[What the task requires]: Lines with the word "down" in them are the ones to copy from the records.

[Exercise inputs]:
----------------

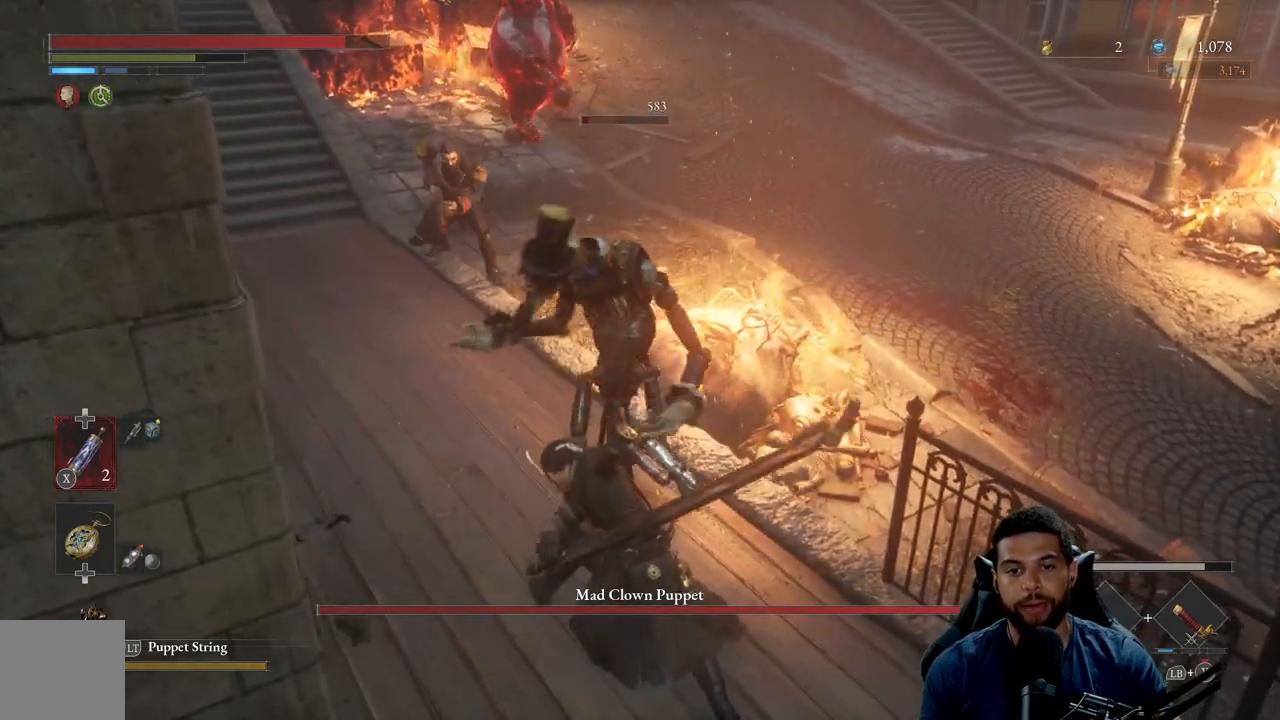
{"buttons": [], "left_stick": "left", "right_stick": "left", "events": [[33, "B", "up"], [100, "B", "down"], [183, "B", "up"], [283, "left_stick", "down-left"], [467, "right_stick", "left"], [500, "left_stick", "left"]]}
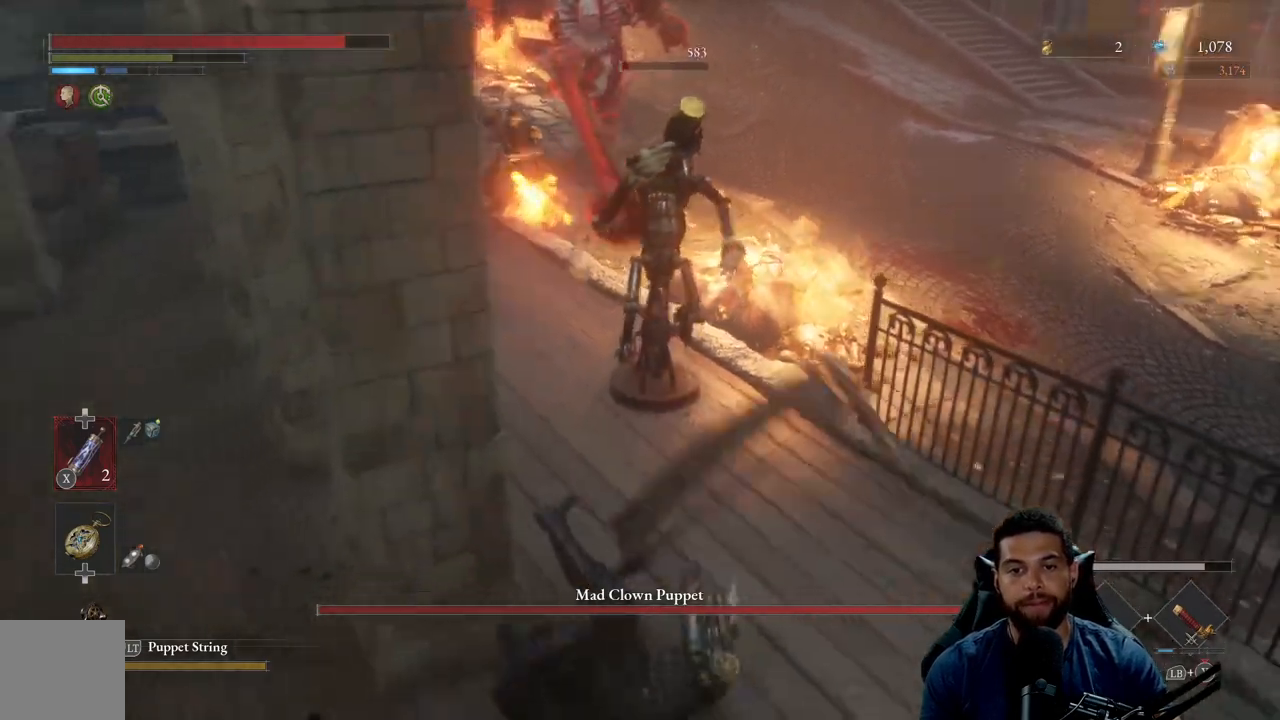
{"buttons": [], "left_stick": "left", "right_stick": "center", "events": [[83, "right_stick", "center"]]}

----------------

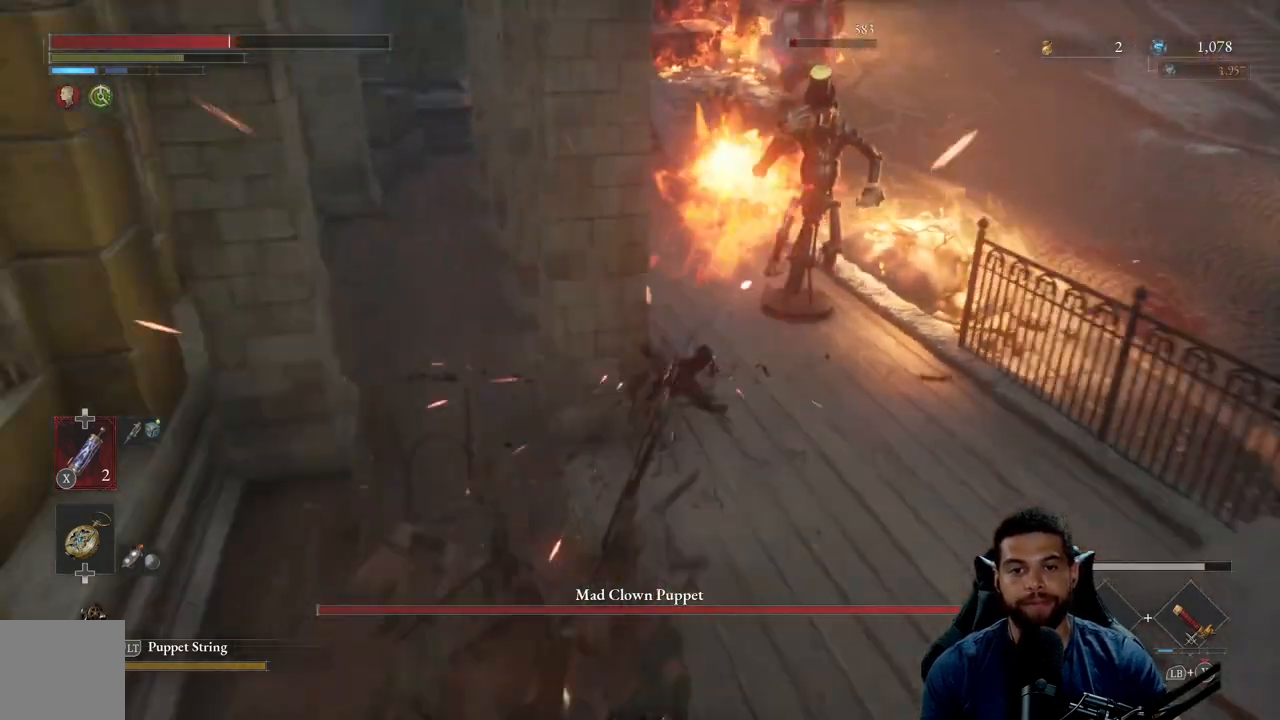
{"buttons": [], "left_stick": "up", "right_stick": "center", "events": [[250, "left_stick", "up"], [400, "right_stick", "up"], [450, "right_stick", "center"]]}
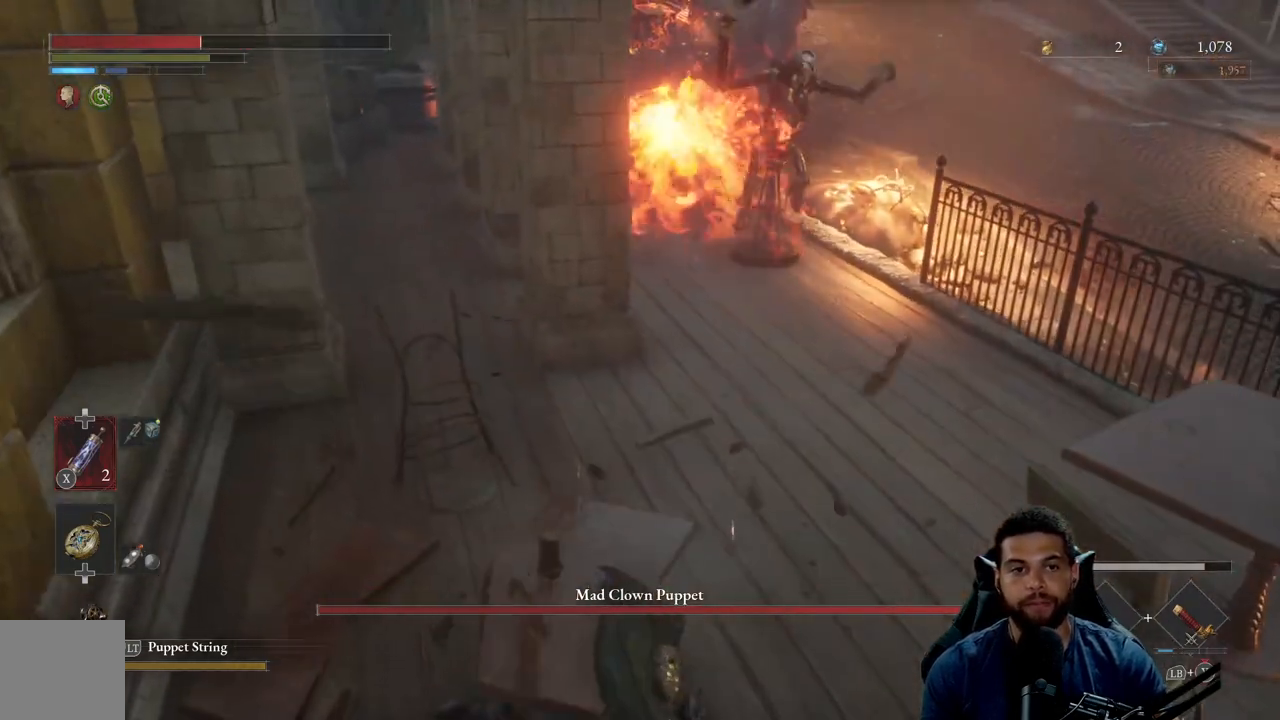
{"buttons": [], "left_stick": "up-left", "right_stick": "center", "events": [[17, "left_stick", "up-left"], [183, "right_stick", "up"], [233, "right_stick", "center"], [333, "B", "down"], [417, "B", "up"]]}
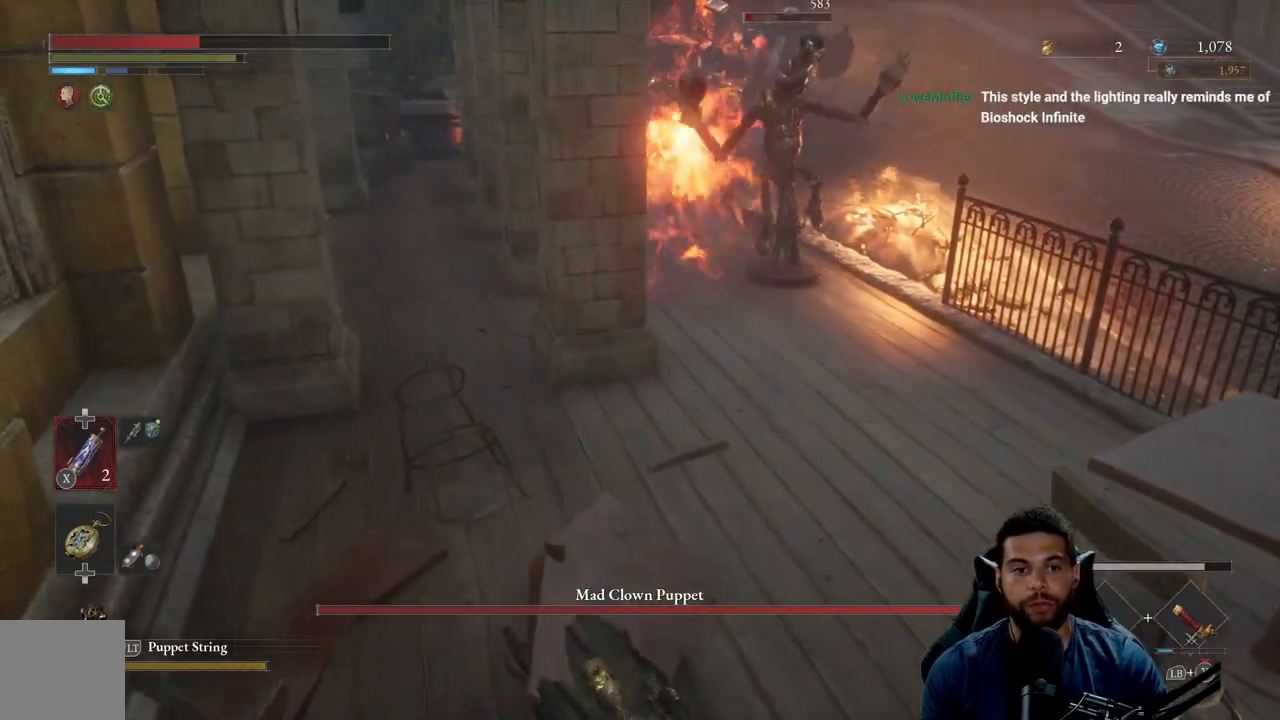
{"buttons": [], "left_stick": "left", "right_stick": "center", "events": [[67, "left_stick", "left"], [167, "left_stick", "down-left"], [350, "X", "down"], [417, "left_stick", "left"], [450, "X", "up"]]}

----------------

[Solution for this task]:
{"buttons": [], "left_stick": "left", "right_stick": "left", "events": [[33, "B", "up"], [100, "B", "down"], [183, "B", "up"], [283, "left_stick", "down-left"], [467, "right_stick", "left"], [500, "left_stick", "left"]]}
{"buttons": [], "left_stick": "up-left", "right_stick": "center", "events": [[17, "left_stick", "up-left"], [183, "right_stick", "up"], [233, "right_stick", "center"], [333, "B", "down"], [417, "B", "up"]]}
{"buttons": [], "left_stick": "left", "right_stick": "center", "events": [[67, "left_stick", "left"], [167, "left_stick", "down-left"], [350, "X", "down"], [417, "left_stick", "left"], [450, "X", "up"]]}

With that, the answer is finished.